What’s the Dimwit Duration On Your Team?

One of the sad realities of life in a team is that decisions often become stupider as they filter their way from the decision maker to the place where they get implemented.  Over and over, I’ve seen something that started out as a rational and well-intentioned idea become twisted into something pointless or annoying or awful as it percolates its way through an organization.  If you are the one at the end of that process, it can be really hard to believe that it ever started out as even vaguely rational.  Why does this happen?

Decision “Telephone”

Well, one problem is that the person implementing the decision often doesn’t really understand the original idea.  You’ve probably played “telephone” as a kid – take a phrase and pass it by word of mouth down a line of people.  At the end, the result is revealed to much hilarity since it never even resembles how it started out.  Well, that’s what happens to decisions – their basic shape might make it down, if you are lucky, but the context and the rationale for it are often mangled beyond recognition.  This is just a fact of life about people – they are a very lossy channel for communication – and it isn’t fixable.

Decision Combinatorics 

The other problem is that a single decision will often end up getting applied in a lot of places to a lot of people, and the person who made it doesn’t always have a clue about them all.  And, multiple decisions, each of which may make a lot of sense in isolation, combine into a mess.  For example, “we won’t push out an update to our web site until we run our test passes on it.”  And, “our test passes will try out all the different browsers that people are commonly using.”  Result: the site is down for hours because you can’t push an update that is a tiny little tweak to a configuration setting.

Can Rationality Prevail?

You can try to counteract these problems by having rational people at the tip of the spear who apply the decision with flexibility and humor.  That way, something that becomes completely impractical is not rammed down the throats of the team.  It is very hard to create a culture at scale that works this way; it is just a lot easier to be rigid than to be thoughtful, and people are inclined to be lazy.  Also, someone is much less likely to get into trouble for applying a policy than for setting it aside, and many people are very risk averse.
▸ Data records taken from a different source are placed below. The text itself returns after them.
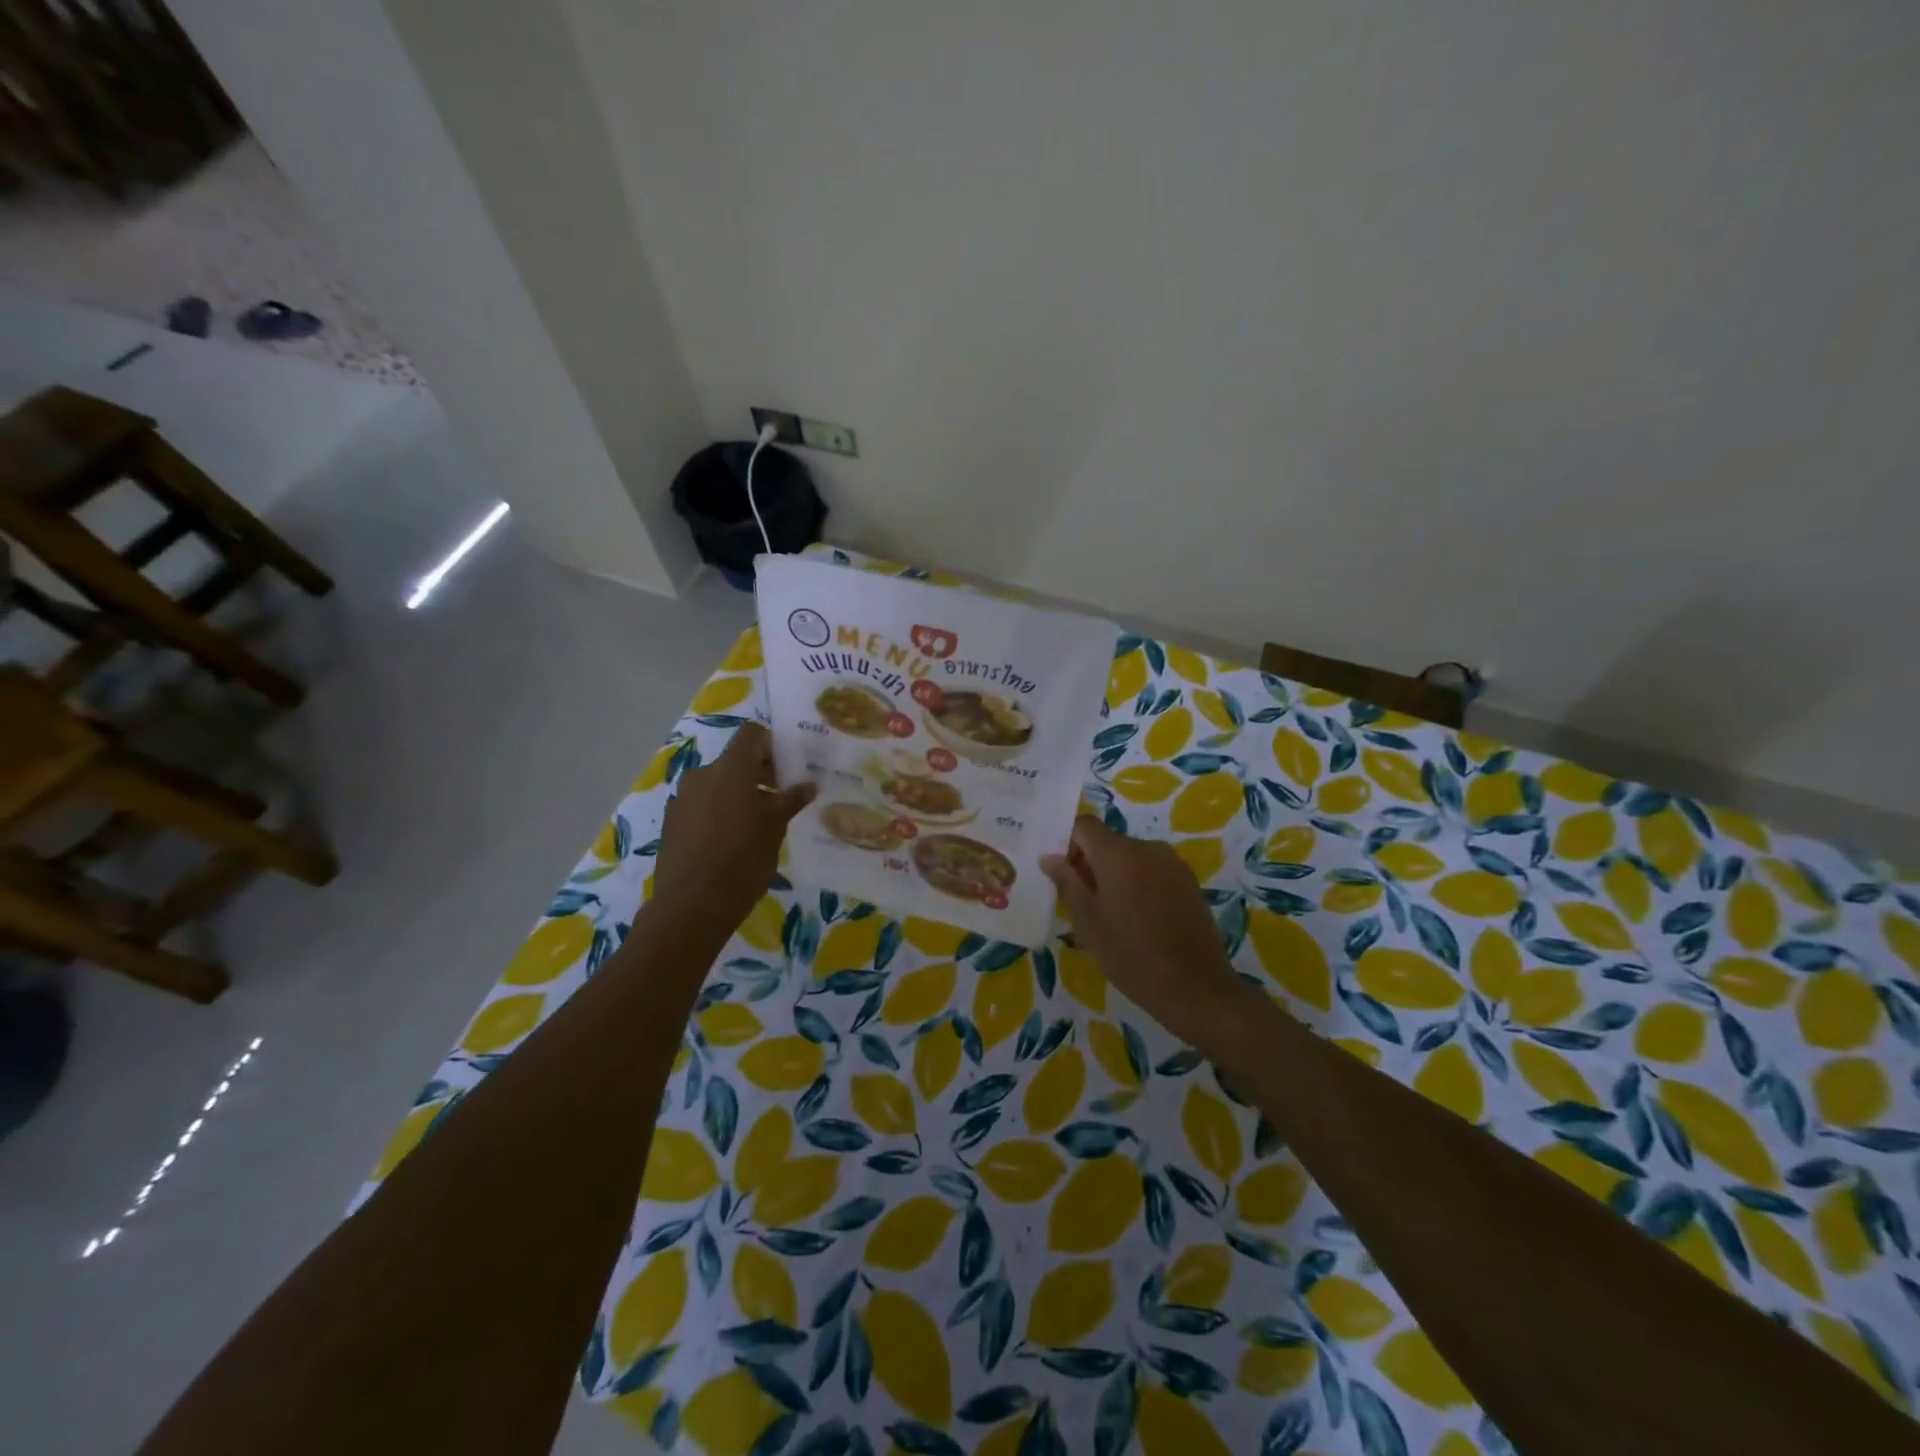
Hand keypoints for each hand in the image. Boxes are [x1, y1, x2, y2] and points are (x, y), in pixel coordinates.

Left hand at [655, 723, 814, 928]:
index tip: (788, 767)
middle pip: (735, 760)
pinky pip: (702, 803)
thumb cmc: (743, 860)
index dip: (771, 744)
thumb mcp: (775, 829)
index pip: (751, 734)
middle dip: (759, 773)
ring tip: (758, 822)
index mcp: (730, 769)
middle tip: (781, 798)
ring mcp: (683, 798)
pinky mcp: (672, 821)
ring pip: (717, 783)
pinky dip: (719, 810)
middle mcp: (702, 774)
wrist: (692, 906)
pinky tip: (732, 839)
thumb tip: (808, 785)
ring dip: (739, 793)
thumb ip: (790, 801)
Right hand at [1041, 815, 1244, 1045]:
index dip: (1068, 844)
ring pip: (1132, 858)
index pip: (1085, 825)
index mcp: (1118, 853)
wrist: (1195, 988)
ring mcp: (1173, 864)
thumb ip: (1067, 882)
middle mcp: (1148, 848)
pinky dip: (1139, 885)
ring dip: (1116, 876)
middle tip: (1083, 904)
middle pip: (1109, 842)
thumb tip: (1049, 857)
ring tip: (1113, 917)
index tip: (1064, 876)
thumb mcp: (1088, 921)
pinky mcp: (1189, 882)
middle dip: (1091, 864)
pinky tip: (1140, 921)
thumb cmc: (1130, 954)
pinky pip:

By all means, try to do this .. but don’t be surprised if it fails a lot.

Enter the Dimwit Duration

The only real cure I’ve ever seen for the bad decisions that slip through is to minimize what I call the “dimwit duration”.  This is the period of time that the stupid implementation of a decision stands, before somebody with the power to undo it finds out and can fix it.  Now a lot of factors play into this:

  • How often the decision maker meets and talks to the people who implement their ideas
  • How much power and authority is pushed down the organization
  • How detail-oriented and open-minded the decision makers are about what’s really going on
  • How egregious the decision is and how many people are affected
  • Where the team falls on the culture spectrum between “ruthless candor” and “sir, yes sir”.

The size of the team also has a lot to do with it – it’s one of the many reasons that I like smaller teams, where the doers and the leaders bump into each other often and know each other well enough to be honest.  In many large organizations, they never really do meet, and bad decisions can persist forever.  People can fall into a sense of despair that sanity will prevail, and you get the kind of bureaucratic inertia that Kafka satirized so effectively, with everybody just marching along.

What’s the Dimwit Duration on your team, and what are you doing to shorten it?

100x – Primal Sweet Spot

I’ve always loved being part of teams that are around 100 people.  For years, this was the classic size of a product unit at Microsoft – if you were in one that ran well, it was great.  The team had enough people to really get something done – most of the medium sized products at the company used to be created and built by teams around this size.  Everyone pretty much knew everybody else.  And everyone knew how to get any decision landed – you could always go to the person running the product unit and they could make the call.  You ran into that person pretty often since everyone was physically pretty close together.  The second startup I was in grew to be about this size, and it felt really good in terms of getting things done.

I watched Microsoft evolve from these kinds of teams to much larger ones, and I saw how hard it was to make those larger teams move with the same kind of speed and conviction that product units used to have.  I was moved to do a little research, and was intrigued to find that 100 seems to be a sweet spot generally for primates.  Pre-industrial human tribes were (and are) often around this size.  In visiting Africa, I noticed that baboon tribes commonly have 50-100 individuals, and some poking around on the web confirmed that this is true of other tribal primates like chimpanzees.  Because clan-based primates are intensely status-conscious social creatures, we want to be and to feel connected to the social structure that we inhabit.  Without any technology for communicating further than voice can reach, the status structure of the organization is dependent on personal interaction.  Individuals want to know how they are connected to each other and to feel a sense of membership, and direct physical interaction is a key part of that feeling.  We like to think we have evolved unrecognizably from our origins, but there is a mountain of evidence showing how deeply those early evolutionary experiences continue to shape our behavior today.

Recently, I discovered that there has been some research that supports this idea – there is a concept called “Dunbar’s number” that shows the cognitive limit on the number of people that somebody can have a stable relationship with.  150 is a common number that people have proposed for it.

What it all boils down to for me is that I really like being part of a team this size.  This section talks about ways to make them run effectively.  Have you found this to be a sweet spot for you, too?